(Saved data entries)
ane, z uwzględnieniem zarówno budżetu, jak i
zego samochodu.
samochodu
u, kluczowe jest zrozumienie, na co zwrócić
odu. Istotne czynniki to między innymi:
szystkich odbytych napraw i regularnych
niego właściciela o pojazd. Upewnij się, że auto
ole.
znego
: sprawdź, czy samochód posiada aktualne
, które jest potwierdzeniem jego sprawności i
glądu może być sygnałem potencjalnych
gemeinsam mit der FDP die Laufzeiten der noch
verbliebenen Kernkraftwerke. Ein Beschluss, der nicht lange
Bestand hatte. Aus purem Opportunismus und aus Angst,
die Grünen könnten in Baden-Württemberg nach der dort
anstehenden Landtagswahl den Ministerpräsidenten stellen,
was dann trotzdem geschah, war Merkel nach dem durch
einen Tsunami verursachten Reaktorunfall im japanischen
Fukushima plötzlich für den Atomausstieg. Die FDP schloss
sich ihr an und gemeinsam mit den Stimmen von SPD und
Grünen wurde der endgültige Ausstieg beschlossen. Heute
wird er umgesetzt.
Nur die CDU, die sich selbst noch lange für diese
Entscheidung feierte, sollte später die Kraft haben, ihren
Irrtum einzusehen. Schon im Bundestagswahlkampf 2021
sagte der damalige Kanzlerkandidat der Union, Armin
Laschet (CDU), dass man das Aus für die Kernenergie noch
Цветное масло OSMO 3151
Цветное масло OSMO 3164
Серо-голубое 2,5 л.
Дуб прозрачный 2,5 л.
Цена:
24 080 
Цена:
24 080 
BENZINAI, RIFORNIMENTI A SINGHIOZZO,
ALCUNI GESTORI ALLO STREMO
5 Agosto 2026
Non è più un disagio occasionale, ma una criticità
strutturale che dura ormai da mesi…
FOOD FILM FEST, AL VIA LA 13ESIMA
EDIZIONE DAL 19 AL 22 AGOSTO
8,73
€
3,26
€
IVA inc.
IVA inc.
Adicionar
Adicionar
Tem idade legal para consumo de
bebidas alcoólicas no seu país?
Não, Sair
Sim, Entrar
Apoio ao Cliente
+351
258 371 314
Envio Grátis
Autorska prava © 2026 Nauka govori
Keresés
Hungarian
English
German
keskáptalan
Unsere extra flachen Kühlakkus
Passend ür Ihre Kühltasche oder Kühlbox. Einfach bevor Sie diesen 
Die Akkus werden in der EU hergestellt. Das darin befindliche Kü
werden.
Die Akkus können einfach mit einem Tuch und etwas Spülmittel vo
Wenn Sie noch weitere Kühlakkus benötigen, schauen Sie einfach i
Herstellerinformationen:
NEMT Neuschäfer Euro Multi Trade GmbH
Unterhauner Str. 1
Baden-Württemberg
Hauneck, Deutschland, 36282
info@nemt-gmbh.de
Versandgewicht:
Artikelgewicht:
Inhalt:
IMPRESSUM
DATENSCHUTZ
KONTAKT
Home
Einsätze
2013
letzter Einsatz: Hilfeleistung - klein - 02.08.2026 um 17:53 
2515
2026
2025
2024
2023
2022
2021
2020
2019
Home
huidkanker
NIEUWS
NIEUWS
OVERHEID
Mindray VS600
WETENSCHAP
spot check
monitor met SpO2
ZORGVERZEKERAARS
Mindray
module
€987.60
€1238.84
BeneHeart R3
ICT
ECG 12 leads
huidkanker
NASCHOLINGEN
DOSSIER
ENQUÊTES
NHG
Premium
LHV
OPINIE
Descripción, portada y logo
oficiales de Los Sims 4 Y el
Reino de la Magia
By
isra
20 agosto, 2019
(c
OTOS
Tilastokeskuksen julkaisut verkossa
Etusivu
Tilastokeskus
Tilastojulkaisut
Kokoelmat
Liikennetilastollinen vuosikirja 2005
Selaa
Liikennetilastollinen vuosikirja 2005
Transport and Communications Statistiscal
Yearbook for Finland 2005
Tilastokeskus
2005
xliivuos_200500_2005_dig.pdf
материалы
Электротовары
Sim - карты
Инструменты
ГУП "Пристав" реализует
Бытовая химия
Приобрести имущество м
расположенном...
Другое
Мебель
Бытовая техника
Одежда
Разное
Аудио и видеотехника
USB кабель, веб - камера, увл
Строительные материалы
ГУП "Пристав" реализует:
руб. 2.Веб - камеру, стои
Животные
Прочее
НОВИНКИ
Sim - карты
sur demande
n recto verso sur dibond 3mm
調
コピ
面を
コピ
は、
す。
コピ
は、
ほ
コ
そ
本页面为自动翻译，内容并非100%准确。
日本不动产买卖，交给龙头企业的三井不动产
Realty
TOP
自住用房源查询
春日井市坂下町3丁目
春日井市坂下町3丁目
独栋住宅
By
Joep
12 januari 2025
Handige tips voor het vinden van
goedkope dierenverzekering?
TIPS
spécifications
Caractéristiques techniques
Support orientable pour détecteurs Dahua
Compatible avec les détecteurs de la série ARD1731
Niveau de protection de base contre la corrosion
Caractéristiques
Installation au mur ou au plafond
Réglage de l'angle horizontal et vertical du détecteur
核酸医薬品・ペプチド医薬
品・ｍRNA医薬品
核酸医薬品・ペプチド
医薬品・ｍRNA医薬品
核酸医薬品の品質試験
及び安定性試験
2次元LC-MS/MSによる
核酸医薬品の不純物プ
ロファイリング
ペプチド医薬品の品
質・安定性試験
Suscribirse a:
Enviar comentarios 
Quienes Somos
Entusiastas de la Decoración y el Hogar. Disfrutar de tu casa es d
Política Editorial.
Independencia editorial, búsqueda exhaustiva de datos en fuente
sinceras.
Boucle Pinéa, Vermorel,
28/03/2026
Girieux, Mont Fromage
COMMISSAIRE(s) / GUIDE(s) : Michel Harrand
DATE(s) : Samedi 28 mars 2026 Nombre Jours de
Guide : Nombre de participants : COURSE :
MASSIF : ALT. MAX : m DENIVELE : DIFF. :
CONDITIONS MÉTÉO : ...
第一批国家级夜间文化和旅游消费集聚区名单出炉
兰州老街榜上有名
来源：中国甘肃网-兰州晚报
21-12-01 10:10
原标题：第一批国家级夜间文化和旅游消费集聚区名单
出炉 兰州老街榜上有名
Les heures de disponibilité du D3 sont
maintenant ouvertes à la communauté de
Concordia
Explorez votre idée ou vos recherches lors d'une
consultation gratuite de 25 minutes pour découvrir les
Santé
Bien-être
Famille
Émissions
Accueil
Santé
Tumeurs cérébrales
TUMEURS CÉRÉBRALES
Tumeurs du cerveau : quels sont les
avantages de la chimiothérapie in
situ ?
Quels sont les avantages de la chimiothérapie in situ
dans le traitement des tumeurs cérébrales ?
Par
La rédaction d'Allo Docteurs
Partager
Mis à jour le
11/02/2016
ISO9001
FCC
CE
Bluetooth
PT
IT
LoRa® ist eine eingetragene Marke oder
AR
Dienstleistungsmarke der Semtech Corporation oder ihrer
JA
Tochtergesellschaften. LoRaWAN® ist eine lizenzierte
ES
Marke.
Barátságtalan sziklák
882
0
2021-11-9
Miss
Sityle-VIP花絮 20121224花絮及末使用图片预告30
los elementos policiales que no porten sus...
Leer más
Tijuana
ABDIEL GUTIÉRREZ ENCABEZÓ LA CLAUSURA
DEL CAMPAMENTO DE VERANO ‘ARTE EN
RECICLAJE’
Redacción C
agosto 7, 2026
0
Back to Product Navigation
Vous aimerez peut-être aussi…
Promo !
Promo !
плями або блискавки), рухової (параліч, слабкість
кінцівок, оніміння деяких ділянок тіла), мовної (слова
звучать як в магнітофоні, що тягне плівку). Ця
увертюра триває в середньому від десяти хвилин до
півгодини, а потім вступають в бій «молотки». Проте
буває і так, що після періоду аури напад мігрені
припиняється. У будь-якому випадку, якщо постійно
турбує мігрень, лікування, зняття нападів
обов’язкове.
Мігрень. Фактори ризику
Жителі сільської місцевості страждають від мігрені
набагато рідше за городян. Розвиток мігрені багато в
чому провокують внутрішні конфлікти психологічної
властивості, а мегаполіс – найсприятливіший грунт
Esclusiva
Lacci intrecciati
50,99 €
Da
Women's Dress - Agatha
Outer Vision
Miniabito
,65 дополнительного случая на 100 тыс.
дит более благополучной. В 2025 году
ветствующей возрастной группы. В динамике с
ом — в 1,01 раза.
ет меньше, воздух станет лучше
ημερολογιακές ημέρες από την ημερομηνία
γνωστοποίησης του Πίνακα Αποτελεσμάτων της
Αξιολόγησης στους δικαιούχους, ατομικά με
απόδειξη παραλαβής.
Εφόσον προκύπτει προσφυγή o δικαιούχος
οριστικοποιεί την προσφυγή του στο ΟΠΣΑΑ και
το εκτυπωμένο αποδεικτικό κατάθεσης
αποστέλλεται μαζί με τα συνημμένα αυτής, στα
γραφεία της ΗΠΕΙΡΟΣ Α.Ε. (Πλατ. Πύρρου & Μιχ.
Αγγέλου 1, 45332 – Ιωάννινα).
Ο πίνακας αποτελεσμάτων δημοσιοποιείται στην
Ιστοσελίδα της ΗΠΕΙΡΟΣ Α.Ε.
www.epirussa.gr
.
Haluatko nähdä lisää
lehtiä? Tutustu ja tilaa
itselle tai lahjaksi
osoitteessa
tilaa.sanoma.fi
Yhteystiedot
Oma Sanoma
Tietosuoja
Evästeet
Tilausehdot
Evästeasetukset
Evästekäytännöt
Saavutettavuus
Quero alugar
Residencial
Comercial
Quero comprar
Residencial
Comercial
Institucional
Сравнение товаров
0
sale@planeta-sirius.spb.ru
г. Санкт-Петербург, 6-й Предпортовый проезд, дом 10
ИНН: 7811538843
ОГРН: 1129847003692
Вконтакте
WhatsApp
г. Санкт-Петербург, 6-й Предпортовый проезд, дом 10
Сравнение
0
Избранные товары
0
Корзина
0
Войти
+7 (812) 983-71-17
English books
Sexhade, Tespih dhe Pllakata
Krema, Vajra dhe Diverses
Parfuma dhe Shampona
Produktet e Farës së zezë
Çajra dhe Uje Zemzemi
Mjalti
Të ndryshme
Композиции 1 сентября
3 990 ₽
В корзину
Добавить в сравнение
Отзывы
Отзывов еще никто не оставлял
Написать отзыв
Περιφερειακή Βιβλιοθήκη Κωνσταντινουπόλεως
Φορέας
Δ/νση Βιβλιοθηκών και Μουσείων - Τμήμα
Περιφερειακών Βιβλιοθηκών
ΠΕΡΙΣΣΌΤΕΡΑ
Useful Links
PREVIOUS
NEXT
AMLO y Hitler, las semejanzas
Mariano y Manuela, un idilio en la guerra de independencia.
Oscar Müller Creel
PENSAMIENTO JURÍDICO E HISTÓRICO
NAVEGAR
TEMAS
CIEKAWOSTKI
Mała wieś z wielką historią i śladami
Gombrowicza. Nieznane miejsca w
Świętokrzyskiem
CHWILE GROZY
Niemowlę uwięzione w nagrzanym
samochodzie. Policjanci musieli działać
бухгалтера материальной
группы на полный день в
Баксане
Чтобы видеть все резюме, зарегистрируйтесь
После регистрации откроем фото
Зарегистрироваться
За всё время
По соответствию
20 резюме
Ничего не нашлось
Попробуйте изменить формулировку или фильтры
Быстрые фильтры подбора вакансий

What the task asks - Among the entries above, locate the lines containing "Support orientable pour détecteurs Dahua" and "Réglage de l'angle", and transcribe exactly those two lines and all lines between.

Your response -
Support orientable pour détecteurs Dahua
Compatible avec les détecteurs de la série ARD1731
Niveau de protection de base contre la corrosion
Caractéristiques
Installation au mur ou au plafond
Réglage de l'angle horizontal et vertical du détecteur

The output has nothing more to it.